There was a bit of GOP nonsense as Trey Gowdy opened with the question: “What did you mean when you used the word ‘facts’?”

But onward. It seems Russian mobsters were laundering money through condos and golf courses owned by the nasty guy. This is quite important because those golf courses don’t actually make money.

It also seems the nasty guy isn’t rich. His basic source of income is a trust set up by his father. Not a surprise he didn’t release tax forms.

His business skill is so bad that by the mid 1990s no American finance company would lend to him. So he would get pre-sales, commitments to buy units in the new buildings. Many of these were from Russians with money to launder. With a good percentage of a building already sold, financing was easier to get. But once the financing was in hand many of those pre-sales disappeared. And the deal went into bankruptcy.

The motive isn’t profit

How independent is our news media? Sarah Kendzior studies authoritarian regimes, so is paying close attention to the nasty guy. Stories are now leaking out that some highly important news did not appear before the election. Kendzior tweeted:
During the presidential campaign:

* WSJ killed op-ed on Trump's mafia ties
* Multiple outlets, most notably NYT, lied about Trump's Kremlin ties and FBI investigation after being briefed on them
* Multiple outlets killed Trump porn star and hush money stories

Those are just the stories on Trump we *know* were killed. There are likely more.

In August 2016, I wrote a thread on the sycophantic Trump coverage, which worked *against* any financial incentive the media had. When that happens in a struggling industry, ask why.

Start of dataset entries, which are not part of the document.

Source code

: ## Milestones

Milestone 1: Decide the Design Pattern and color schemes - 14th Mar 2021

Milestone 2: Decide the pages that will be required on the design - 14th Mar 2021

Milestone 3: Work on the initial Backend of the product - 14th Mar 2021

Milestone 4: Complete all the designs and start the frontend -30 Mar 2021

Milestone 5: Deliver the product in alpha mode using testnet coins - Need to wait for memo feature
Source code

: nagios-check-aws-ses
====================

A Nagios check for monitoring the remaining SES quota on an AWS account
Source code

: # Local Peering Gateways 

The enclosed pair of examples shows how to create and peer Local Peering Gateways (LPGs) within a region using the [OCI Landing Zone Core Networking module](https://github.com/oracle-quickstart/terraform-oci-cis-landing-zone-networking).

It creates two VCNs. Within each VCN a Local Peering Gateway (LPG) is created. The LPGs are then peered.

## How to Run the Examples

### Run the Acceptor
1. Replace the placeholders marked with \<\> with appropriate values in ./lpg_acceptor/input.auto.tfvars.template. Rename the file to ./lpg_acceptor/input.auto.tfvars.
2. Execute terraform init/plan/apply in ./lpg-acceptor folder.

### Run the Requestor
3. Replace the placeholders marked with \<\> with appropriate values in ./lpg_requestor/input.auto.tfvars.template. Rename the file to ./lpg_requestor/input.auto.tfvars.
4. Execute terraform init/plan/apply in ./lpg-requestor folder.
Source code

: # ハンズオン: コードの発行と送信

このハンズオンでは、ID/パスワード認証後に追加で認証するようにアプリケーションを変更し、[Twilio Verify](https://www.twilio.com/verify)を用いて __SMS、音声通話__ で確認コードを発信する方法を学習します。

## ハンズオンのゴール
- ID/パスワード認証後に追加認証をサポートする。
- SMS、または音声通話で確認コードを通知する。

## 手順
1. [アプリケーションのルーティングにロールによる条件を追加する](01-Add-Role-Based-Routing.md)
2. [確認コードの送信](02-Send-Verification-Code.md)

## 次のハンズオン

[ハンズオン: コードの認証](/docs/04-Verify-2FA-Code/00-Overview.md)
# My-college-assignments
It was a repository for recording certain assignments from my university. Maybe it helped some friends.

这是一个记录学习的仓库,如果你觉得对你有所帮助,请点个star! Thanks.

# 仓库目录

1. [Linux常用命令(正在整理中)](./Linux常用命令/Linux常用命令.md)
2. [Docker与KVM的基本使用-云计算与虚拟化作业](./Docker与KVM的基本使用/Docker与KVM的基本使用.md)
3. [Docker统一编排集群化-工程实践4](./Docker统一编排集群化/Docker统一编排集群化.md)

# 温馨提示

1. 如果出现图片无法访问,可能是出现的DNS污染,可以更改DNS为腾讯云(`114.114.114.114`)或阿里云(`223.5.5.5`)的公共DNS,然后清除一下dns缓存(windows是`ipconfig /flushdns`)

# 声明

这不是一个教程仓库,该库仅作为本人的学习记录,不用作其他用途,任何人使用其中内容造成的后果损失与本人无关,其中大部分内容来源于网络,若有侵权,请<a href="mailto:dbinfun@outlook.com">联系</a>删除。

In January 2017, I wrote a thread on NYT pro-Trump propaganda. This is only one example; NYT is still doing this. Ask why an outlet would work against both the truth *and* their bottom line.

What is the motive? It's not profit. Most voters didn't vote for Trump. Most people do not support KKK. Many cancel subscriptions in protest.

When media outlets write misleading headlines that alienate their audience and affect revenue -- as a bigoted autocrat rises -- take notice. It's bad enough when media promotes bigotry and authoritarianism for ratings. But lack of financial incentive implies worse factors in play.

Had the nasty guy worked out some combination of threats and bribes to get the campaign and administration coverage he wants? Was our news media compromised well before last year’s election?